Il s’assit en face d’elle, vêtu de son plus beau costume, celui qu’il évitait de mettre au bureau. C’était sa tenue de baptême, pour ne pas dire aussi de mariage et d’enterrement comme il disait. Sa chemise étincelait de blancheur et, comble du raffinement, il portait une pochette. Bref, elle avait devant elle Freddie McGhie dans toute sa splendeur, décontracté de la tête aux chaussures cirées, à croire que la veille n’avait été qu’un mauvais rêve.
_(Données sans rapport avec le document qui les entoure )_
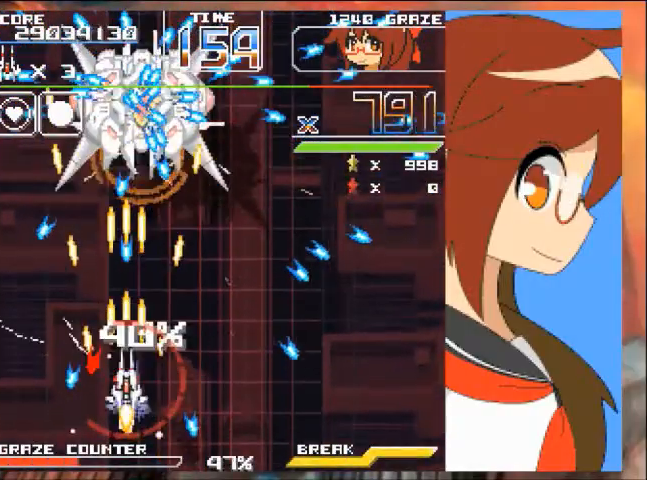
{"buttons": ["A", "DPAD_RIGHT"], "left_stick": "right", "events": [[100, "DPAD_LEFT", "down"], [100, "left_stick", "left"], [200, "DPAD_LEFT", "up"], [200, "left_stick", "center"], [500, "DPAD_RIGHT", "down"], [500, "left_stick", "right"]]}
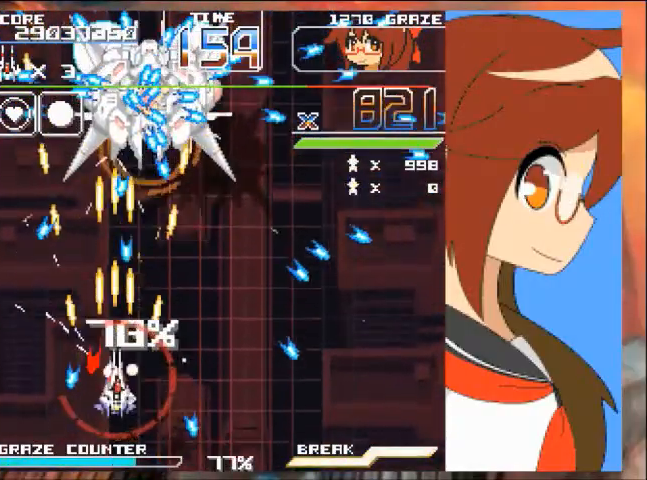
{"buttons": ["A"], "left_stick": "center", "events": [[100, "DPAD_RIGHT", "up"], [100, "left_stick", "center"]]}
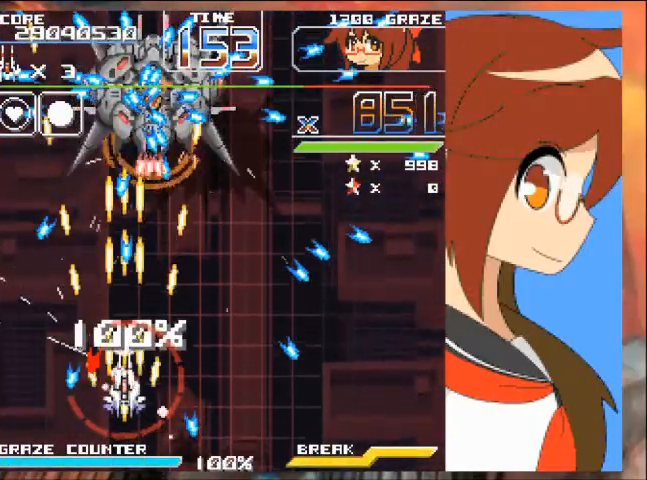
{"buttons": ["A"], "left_stick": "center", "events": [[166, "DPAD_RIGHT", "down"], [166, "left_stick", "right"], [267, "DPAD_RIGHT", "up"], [267, "left_stick", "center"]]}
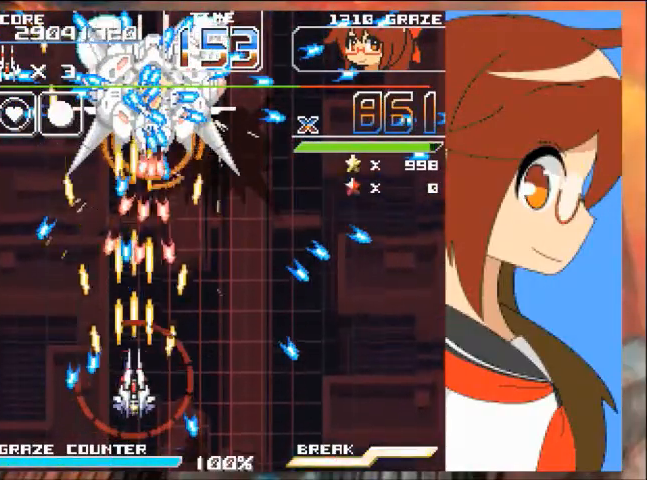
{"buttons": ["A"], "left_stick": "center", "events": [[67, "DPAD_RIGHT", "down"], [67, "left_stick", "right"], [267, "DPAD_RIGHT", "up"], [267, "left_stick", "center"]]}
D’un air interrogateur, il désigna du menton le téléphone posé devant Manette. Celle-ci lui dit qu’elle avait téléphoné à Kaveh.
— Et Niamh ?
— C’est bien là la question, n’est-ce pas ?
Elle lui raconta que Tim l’avait suppliée de ne rien raconter à sa mère. Il lui avait répété « Ne dis rien, s’il te plaît » quand elle était remontée voir si tout allait bien une fois qu’il avait été couché.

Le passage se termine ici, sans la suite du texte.